WORK TASK
All of the data is to be written out again exactly, without the pictures.

EXERCISE INPUTS
= = =

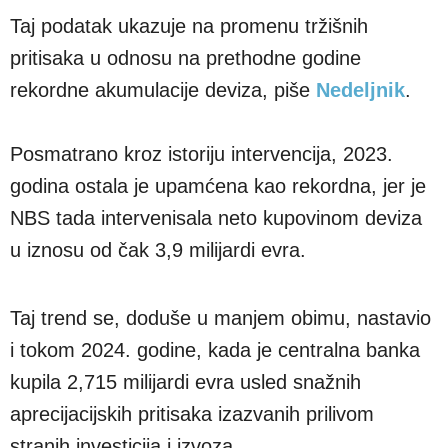
Taj podatak ukazuje na promenu tržišnih
pritisaka u odnosu na prethodne godine
rekordne akumulacije deviza, piše
Nedeljnik
.
Posmatrano kroz istoriju intervencija, 2023.
godina ostala je upamćena kao rekordna, jer je
NBS tada intervenisala neto kupovinom deviza
u iznosu od čak 3,9 milijardi evra.
Taj trend se, doduše u manjem obimu, nastavio
i tokom 2024. godine, kada je centralna banka
kupila 2,715 milijardi evra usled snažnih
aprecijacijskih pritisaka izazvanih prilivom
stranih investicija i izvoza.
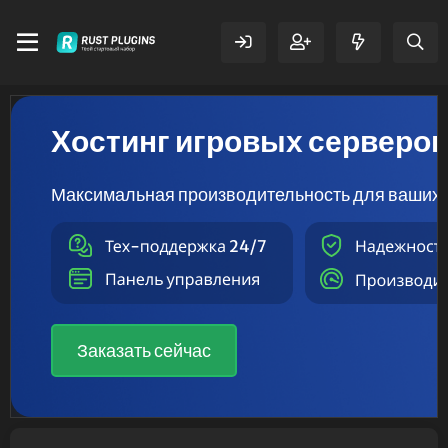
Хостинг игровых серверо
Максимальная производительность для ваших 
Заказать сейчас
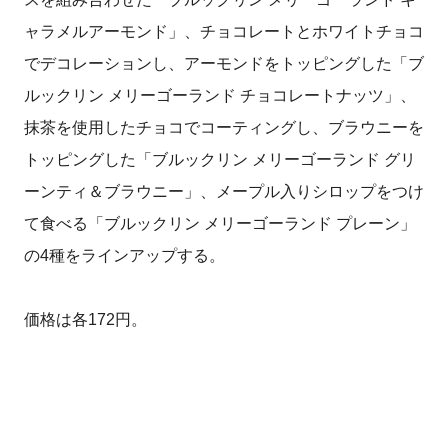
ャラメルアーモンド」、チョコレートとホワイトチョコ
でデコレーションし、アーモンドをトッピングした「ブ
ルックリン メリーゴーランド チョコレートナッツ」、
抹茶を使用したチョコでコーティングし、ブラウニーを
トッピングした「ブルックリン メリーゴーランド グリ
ーンティ＆ブラウニー」、メープル入りシロップをつけ
て食べる「ブルックリン メリーゴーランド プレーン」
の4種をラインアップする。
価格は各172円。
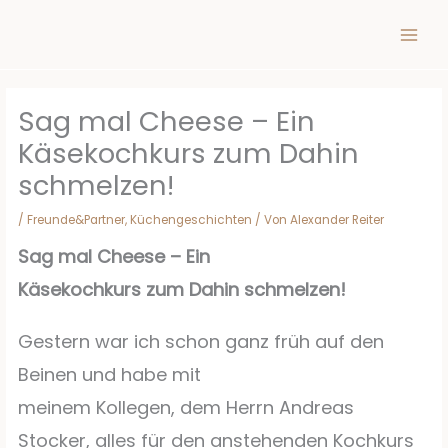
Inhalt
Zum
springen
Inhalt
springen
Sag mal Cheese – Ein
Käsekochkurs zum Dahin
schmelzen!
/
Freunde&Partner
,
Küchengeschichten
/ Von
Alexander Reiter
Sag mal Cheese – Ein
Käsekochkurs zum Dahin schmelzen!
Gestern war ich schon ganz früh auf den
Beinen und habe mit
meinem Kollegen, dem Herrn Andreas
Stocker, alles für den anstehenden Kochkurs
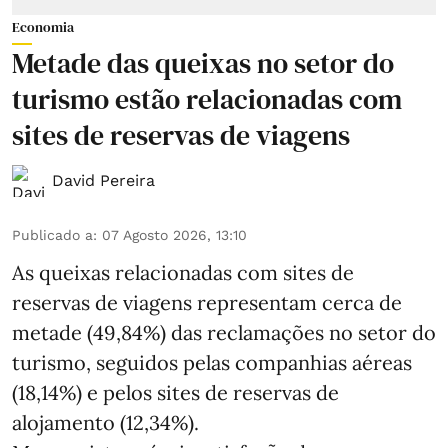
Economia
Metade das queixas no setor do
turismo estão relacionadas com
sites de reservas de viagens
David Pereira
Publicado a
:
07 Agosto 2026, 13:10
As queixas relacionadas com sites de
reservas de viagens representam cerca de
metade (49,84%) das reclamações no setor do
turismo, seguidos pelas companhias aéreas
(18,14%) e pelos sites de reservas de
alojamento (12,34%).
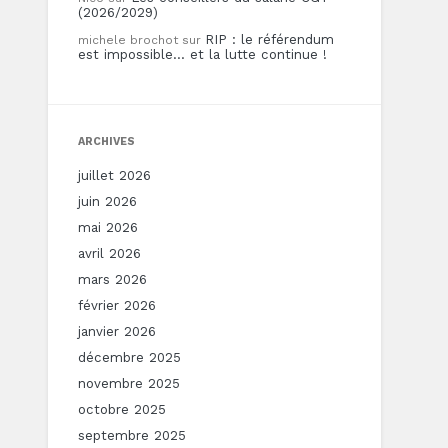
(2026/2029)
RIP : le référendum
michele brochot
sur
est impossible… et la lutte continue !
ARCHIVES
juillet 2026
juin 2026
mai 2026
avril 2026
mars 2026
février 2026
janvier 2026
décembre 2025
novembre 2025
octobre 2025
septembre 2025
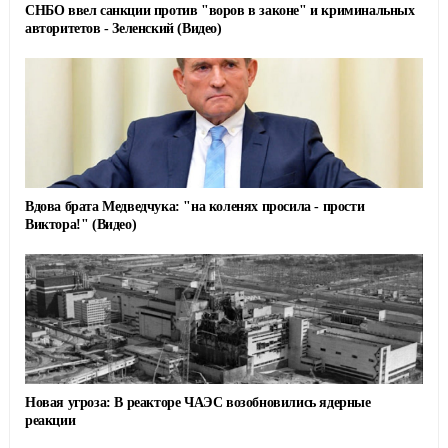
СНБО ввел санкции против "воров в законе" и криминальных
авторитетов - Зеленский (Видео)
Вдова брата Медведчука: "на коленях просила - прости
Виктора!" (Видео)
Новая угроза: В реакторе ЧАЭС возобновились ядерные
реакции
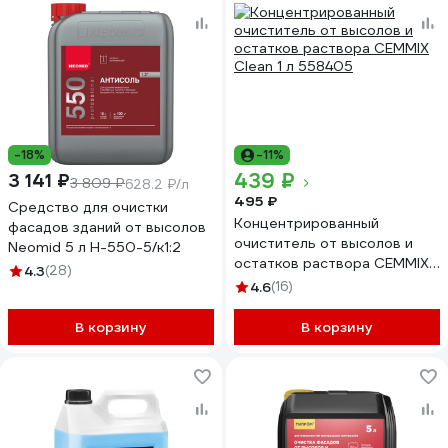
-18%
-11%
439 ₽
3 141 ₽
3 809 ₽
628.2 ₽/л
495 ₽
Средство для очистки
Концентрированный
фасадов зданий от высолов
очиститель от высолов и
Neomid 5 л Н-550-5/к1:2
остатков раствора CEMMIX
4.3
(28)
Clean 1 л 558405
4.6
(16)
В корзину
В корзину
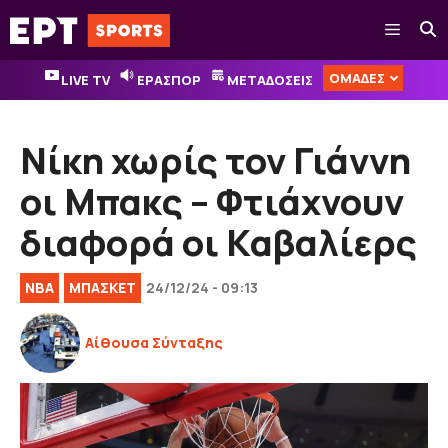
Μετάβαση
Μενού
σε
περιεχόμενο
ΟΜΑΔΕΣ
LIVE TV
ΕΡΑΣΠΟΡ
ΜΕΤΑΔΟΣΕΙΣ
Νίκη χωρίς τον Γιάννη
οι Μπακς – Φτιάχνουν
διαφορά οι Καβαλίερς
NBA
ΜΠΑΣΚΕΤ
24/12/24 - 09:13
Αίθουσα Σύνταξης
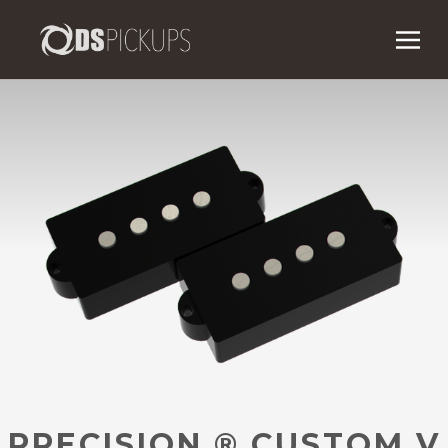
PRECISION
®
CUSTOM V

= = =

SOLVED PROBLEM
Taj podatak ukazuje na promenu tržišnih
pritisaka u odnosu na prethodne godine
rekordne akumulacije deviza, piše
Nedeljnik
.
Posmatrano kroz istoriju intervencija, 2023.
godina ostala je upamćena kao rekordna, jer je
NBS tada intervenisala neto kupovinom deviza
u iznosu od čak 3,9 milijardi evra.
Taj trend se, doduše u manjem obimu, nastavio
i tokom 2024. godine, kada je centralna banka
kupila 2,715 milijardi evra usled snažnih
aprecijacijskih pritisaka izazvanih prilivom
stranih investicija i izvoza.
Хостинг игровых серверо
Максимальная производительность для ваших 
Заказать сейчас
ャラメルアーモンド」、チョコレートとホワイトチョコ
でデコレーションし、アーモンドをトッピングした「ブ
ルックリン メリーゴーランド チョコレートナッツ」、
抹茶を使用したチョコでコーティングし、ブラウニーを
トッピングした「ブルックリン メリーゴーランド グリ
ーンティ＆ブラウニー」、メープル入りシロップをつけ
て食べる「ブルックリン メリーゴーランド プレーン」
の4種をラインアップする。
価格は各172円。
Inhalt
Zum
springen
Inhalt
springen
Sag mal Cheese – Ein
Käsekochkurs zum Dahin
schmelzen!
/
Freunde&Partner
,
Küchengeschichten
/ Von
Alexander Reiter
Sag mal Cheese – Ein
Käsekochkurs zum Dahin schmelzen!
Gestern war ich schon ganz früh auf den
Beinen und habe mit
meinem Kollegen, dem Herrn Andreas
Stocker, alles für den anstehenden Kochkurs
Economia
Metade das queixas no setor do
turismo estão relacionadas com
sites de reservas de viagens
David Pereira
Publicado a
:
07 Agosto 2026, 13:10
As queixas relacionadas com sites de
reservas de viagens representam cerca de
metade (49,84%) das reclamações no setor do
turismo, seguidos pelas companhias aéreas
(18,14%) e pelos sites de reservas de
alojamento (12,34%).
(2026/2029)
RIP : le référendum
michele brochot
sur
est impossible… et la lutte continue !
ARCHIVES
juillet 2026
juin 2026
mai 2026
avril 2026
mars 2026
février 2026
janvier 2026
décembre 2025
novembre 2025
octobre 2025
septembre 2025
СНБО ввел санкции против "воров в законе" и криминальных
авторитетов - Зеленский (Видео)
Вдова брата Медведчука: "на коленях просила - прости
Виктора!" (Видео)
Новая угроза: В реакторе ЧАЭС возобновились ядерные
реакции
-18%
-11%
439 ₽
3 141 ₽
3 809 ₽
628.2 ₽/л
495 ₽
Средство для очистки
Концентрированный
фасадов зданий от высолов
очиститель от высолов и
Neomid 5 л Н-550-5/к1:2
остатков раствора CEMMIX
4.3
(28)
Clean 1 л 558405
4.6
(16)
В корзину
В корзину
Μετάβαση
Μενού
σε
περιεχόμενο
ΟΜΑΔΕΣ
LIVE TV
ΕΡΑΣΠΟΡ
ΜΕΤΑΔΟΣΕΙΣ
Νίκη χωρίς τον Γιάννη
οι Μπακς – Φτιάχνουν
διαφορά οι Καβαλίερς
NBA
ΜΠΑΣΚΕΤ
24/12/24 - 09:13
Αίθουσα Σύνταξης
PRECISION
®
CUSTOM V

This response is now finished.